What did you learn from making your first feature film?
I love making movies. I don’t see myself doing anything else. There are things that I still feel I need to fix. Now when I see the film, I always spot problems. Maybe I should’ve moved the camera a little bit further back, or further over here. What I really loved was working with the actors, developing their performances. We actually got together, the four principal actors and myself, and we sort of lived together in a room about this size for a long time as we were sort of trying to develop the atmosphere of the film and when we emerged from this situation on the first day of shooting. So this was perhaps was I learned the most and loved the most was this working with the actors.

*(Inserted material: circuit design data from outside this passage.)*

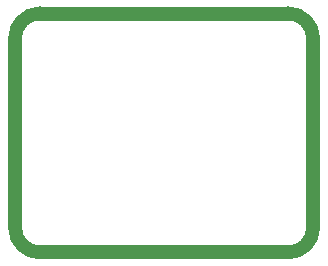
<source format=gko>
G04*
G04 #@! TF.GenerationSoftware,Altium Limited,Altium Designer,20.2.3 (150)*
G04*
G04 Layer_Color=16711935*
%FSLAX25Y25*%
%MOIN*%
G70*
G04*
G04 #@! TF.SameCoordinates,D737100D-CD50-4B0A-90DA-B4B5F6E14D25*
G04*
G04*
G04 #@! TF.FilePolarity,Positive*
G04*
G01*
G75*
%ADD26C,0.04724*%
D26*
X-3242Y6244D02*
G03*
X5133Y-2131I8376J0D01*
G01*
D02*
G03*
X5442Y-2025I0J501D01*
G01*
X87502D02*
G03*
X87810Y-2131I309J395D01*
G01*
D02*
G03*
X96186Y6244I-0J8376D01*
G01*
D02*
G03*
X96079Y6553I-501J0D01*
G01*
Y68928D02*
G03*
X96186Y69236I-395J309D01*
G01*
D02*
G03*
X87810Y77612I-8376J-0D01*
G01*
D02*
G03*
X87502Y77506I0J-501D01*
G01*
X5442D02*
G03*
X5133Y77612I-309J-395D01*
G01*
D02*
G03*
X-3242Y69236I0J-8376D01*
G01*
D02*
G03*
X-3136Y68928I501J0D01*
G01*
Y6553D02*
G03*
X-3242Y6244I395J-309D01*
G01*
X5442Y-2025D02*
X87502D01*
X96079Y6553D02*
Y68928D01*
X5442Y77506D02*
X87502D01*
X-3136Y6553D02*
Y68928D01*
M02*

</source>
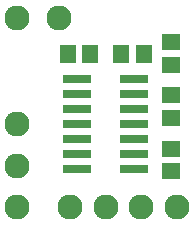
<source format=gbr>
G04 EAGLE Gerber RS-274X export*
G75*
%MOMM*%
%FSLAX34Y34*%
%LPD*%
%INSoldermask Top*%
%IPPOS*%
%AMOC8*
5,1,8,0,0,1.08239X$1,22.5*%
G01*
%ADD10R,1.427000X1.627000*%
%ADD11C,2.127000*%
%ADD12R,1.627000X1.427000*%
%ADD13R,2.413000X0.736600*%


D10*
X108000Y150000D03*
X127000Y150000D03*
D11*
X155000Y20000D03*
X125000Y20000D03*
X20000Y55000D03*
X20000Y20000D03*
X20000Y180000D03*
X55000Y180000D03*
D10*
X63000Y150000D03*
X82000Y150000D03*
D12*
X150000Y140500D03*
X150000Y159500D03*
X150000Y69500D03*
X150000Y50500D03*
X150000Y95500D03*
X150000Y114500D03*
D11*
X20000Y90000D03*
X65000Y20000D03*
X95000Y20000D03*
D13*
X70870Y128100D03*
X70870Y115400D03*
X70870Y102700D03*
X70870Y90000D03*
X70870Y77300D03*
X70870Y64600D03*
X70870Y51900D03*
X119130Y51900D03*
X119130Y64600D03*
X119130Y77300D03*
X119130Y90000D03*
X119130Y102700D03*
X119130Y115400D03*
X119130Y128100D03*
M02*

</source>
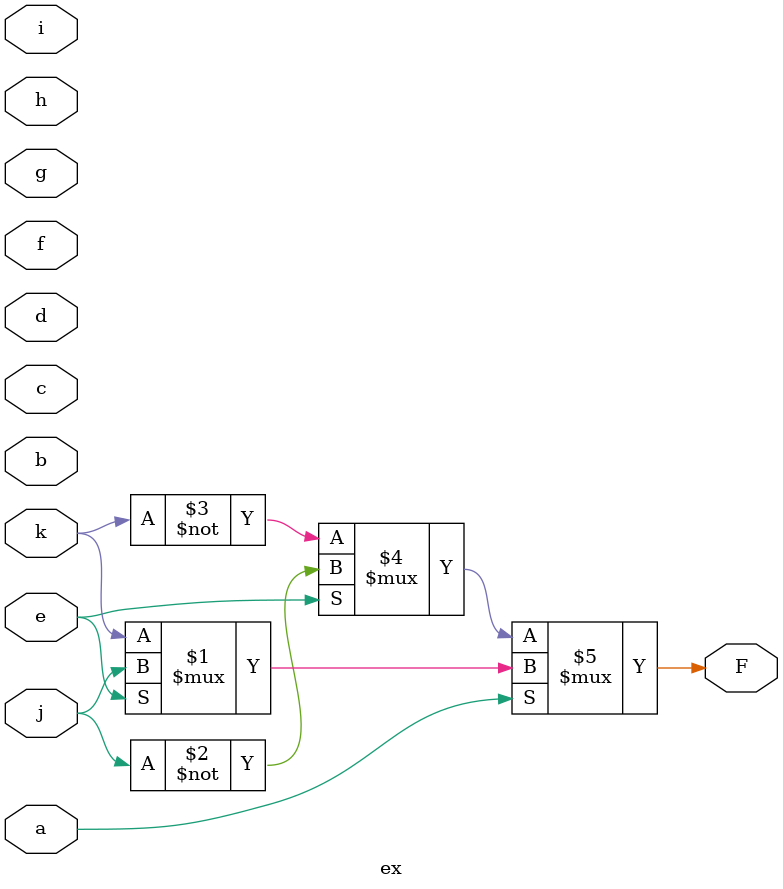
<source format=v>

module ex ( 
    a, b, c, d, e, f, g, h, i, j, k,
    F  );
  input  a, b, c, d, e, f, g, h, i, j, k;
  output F;
  assign F = a ? (e ? j : k) : (e ? ~j : ~k);
endmodule



</source>
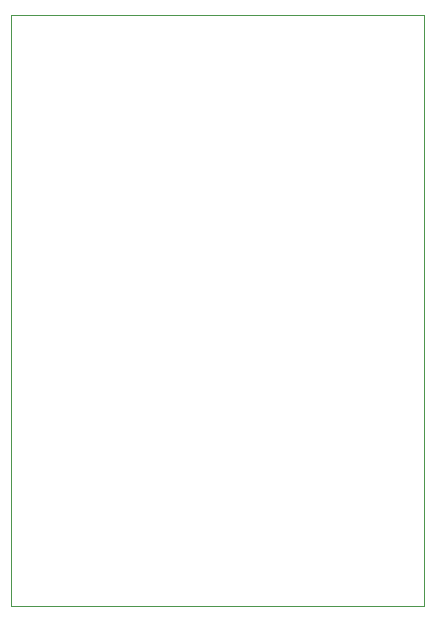
<source format=gm1>
G04 #@! TF.GenerationSoftware,KiCad,Pcbnew,8.0.5*
G04 #@! TF.CreationDate,2024-11-12T19:45:38-03:00*
G04 #@! TF.ProjectId,Teste R_pido Fonte Chaveada,54657374-6520-452e-9170-69646f20466f,rev?*
G04 #@! TF.SameCoordinates,Original*
G04 #@! TF.FileFunction,Profile,NP*
%FSLAX46Y46*%
G04 Gerber Fmt 4.6, Leading zero omitted, Abs format (unit mm)*
G04 Created by KiCad (PCBNEW 8.0.5) date 2024-11-12 19:45:38*
%MOMM*%
%LPD*%
G01*
G04 APERTURE LIST*
G04 #@! TA.AperFunction,Profile*
%ADD10C,0.050000*%
G04 #@! TD*
G04 APERTURE END LIST*
D10*
X99000000Y-50000000D02*
X134000000Y-50000000D01*
X134000000Y-100000000D01*
X99000000Y-100000000D01*
X99000000Y-50000000D01*
M02*

</source>
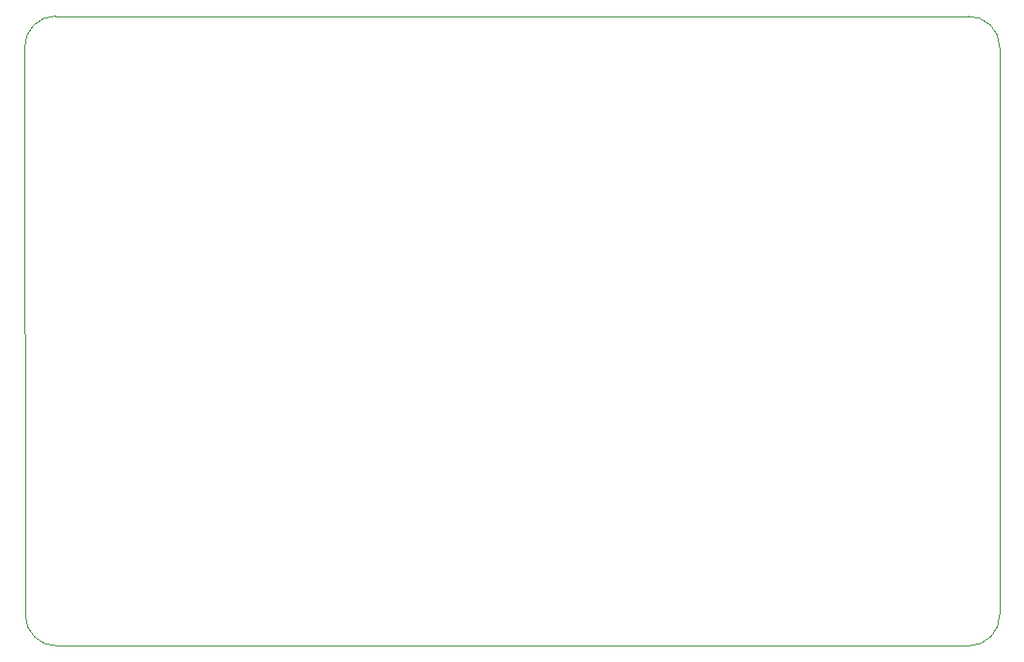
<source format=gbr>
%TF.GenerationSoftware,KiCad,Pcbnew,7.0.8*%
%TF.CreationDate,2023-11-15T14:15:31+01:00*%
%TF.ProjectId,tarjeta-rev1,7461726a-6574-4612-9d72-6576312e6b69,rev?*%
%TF.SameCoordinates,Original*%
%TF.FileFunction,Profile,NP*%
%FSLAX46Y46*%
G04 Gerber Fmt 4.6, Leading zero omitted, Abs format (unit mm)*
G04 Created by KiCad (PCBNEW 7.0.8) date 2023-11-15 14:15:31*
%MOMM*%
%LPD*%
G01*
G04 APERTURE LIST*
%TA.AperFunction,Profile*%
%ADD10C,0.050000*%
%TD*%
G04 APERTURE END LIST*
D10*
%TO.C,REF\u002A\u002A*%
X583244681Y-161071175D02*
X583303633Y-210601720D01*
X586100000Y-213300000D02*
X665601720Y-213296367D01*
X665503633Y-158301720D02*
X585942961Y-158274808D01*
X668300000Y-210500000D02*
X668300000Y-161000000D01*
X585942961Y-158274808D02*
G75*
G03*
X583244681Y-161071175I-1J-2699999D01*
G01*
X583303633Y-210601720D02*
G75*
G03*
X586100000Y-213300000I2699999J-1D01*
G01*
X668300000Y-161000000D02*
G75*
G03*
X665503633Y-158301720I-2700000J0D01*
G01*
X665601720Y-213296321D02*
G75*
G03*
X668299999Y-210500000I80J2699921D01*
G01*
%TD*%
M02*

</source>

How did you find the actors?
The first problem that I found was that many actors rejected the script. One of the actresses had a manager who constantly told her to turn down the film. I just wanted to add that before when we were talking about the job he did with the actors, he said he took them to the morgues and he took them to see autopsies, things like that, to get them prepared for the experience of doing the work. One of the actresses, her manager told her to turn the part. My only rule was to find actors that looked the age. Francisco Barreiro, who’s the main actor, who plays Alfredo, and his sister Paulina [Gaitán], and Paulina introduced me to the other actor, who sadly just passed away, Allen Chavez. And then I worked with those three actors at first, and then I passed the screenplay on to Carmen Beato, who is a very well-known actress in Mexico. And she accepted to do the film as long as it wasn’t very bloody. When it actually came to shooting the scenes she was in, she actually would ask me to put more blood on her. I think the secret was that they fell in love with the project and I think you can actually see that on the screen, the feeling that they have for it.

What are you working on now…and next?
I have two projects: one that is already fairly advanced and it is one that is quite similar to “We Are What We Are.” The other project is an adaptation of a novel I’ve been given the rights to the novel by its author, a young novelist called Roguelio Guedea. It’s a novel about a serial killer, the only serial killer in the state of Colima in Mexico. And, of course, a major issue is obtaining finance for the film. In Cannes, I was approached by a couple of producers, investors who interested in the next project after seeing the film. I had contact with a couple of American producers, but we’ll see.